Las luminosas 64 “estelas”, forma de composición “inspirada en esos monumentos limitados a una tabla de piedra erigida verticalmente que lleva una inscripción y cuya frente plana se incrusta en el cielo de China”, están distribuidas en el libro en seis series irregulares, según estén dispuestas “de cara” al Norte, al Sur, a Oriente, a Occidente, al Mediodía o colocadas “al borde del camino”...

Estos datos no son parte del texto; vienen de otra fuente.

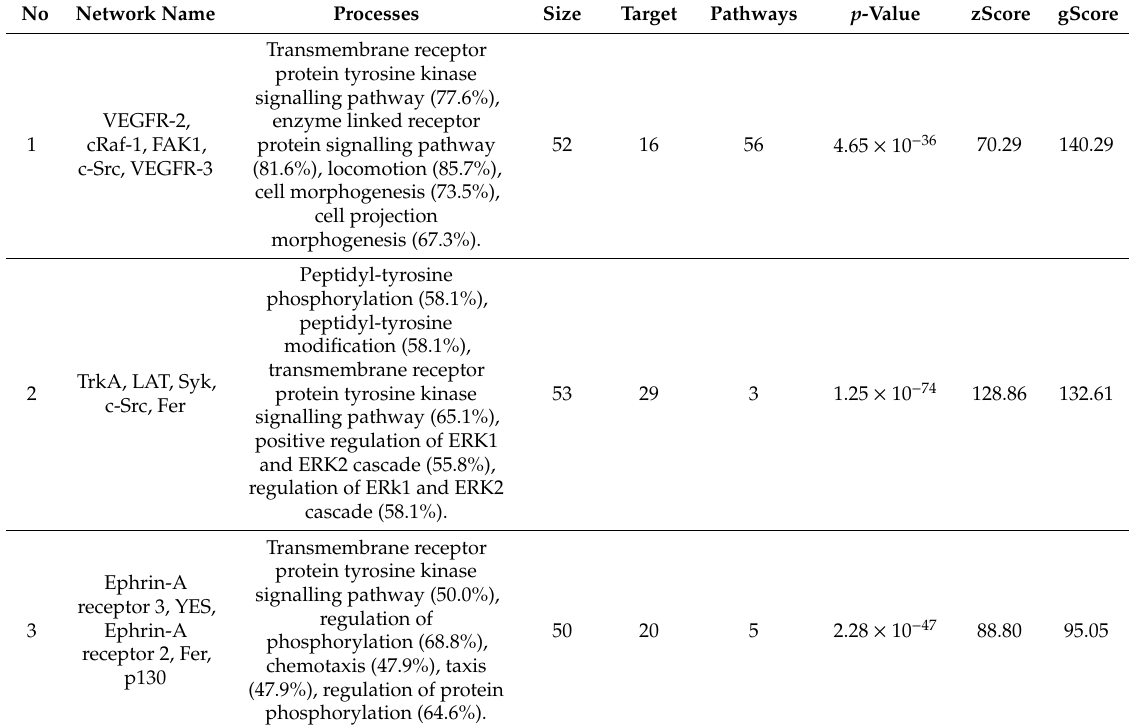
Table 2. Top three networks found in the 12 luminal-A Saudi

La novena estela de las que dan cara al Mediodía se titula A los diez mil años y en tono admonitorio aconseja a “los hijos de Han” cuya sabiduría alcanza “diez mil años y diez mil veces diez mil años” no hacer lo que hacen “estos bárbaros (los occidentales) que descartando la madera, el ladrillo y la tierra, edifican en la roca a fin de edificar para la eternidad”, “veneran tumbas, cuya única gloria consiste en existir todavía, puentes célebres por ser viejos y templos de piedra demasiado dura... Se enorgullecen de que su cemento se endurece con los soles; las lunas mueren pulimentando sus losas...” No saben que “ninguna cosa inmóvil escapa a los dientes hambrientos de las edades” y que “la permanencia no es nunca el destino de lo sólido”. Para terminar: “Lo inmutable no habita en vuestros muros sino en vosotros, hombres lentos, hombres continuos...” Y ahí, en seguida, el verso hermoso, terrible: “Si el tiempo no ataca a la obra, muerde al obrero”.

Por eso, hay que alimentar al tiempo –dice Segalen por boca china o China a través de Segalen–. Hay que saciarlo con maderas pintadas, edificar en arena que ceda, arcilla húmeda, erigir bellos techos que han de derrumbarse, “acribillarán el suelo con sus escamas”.

La pagoda de madera de Yingxian, cansada de siglos, se inclina en callado, dócil asentimiento. No se cae; sólo vuelve a casa.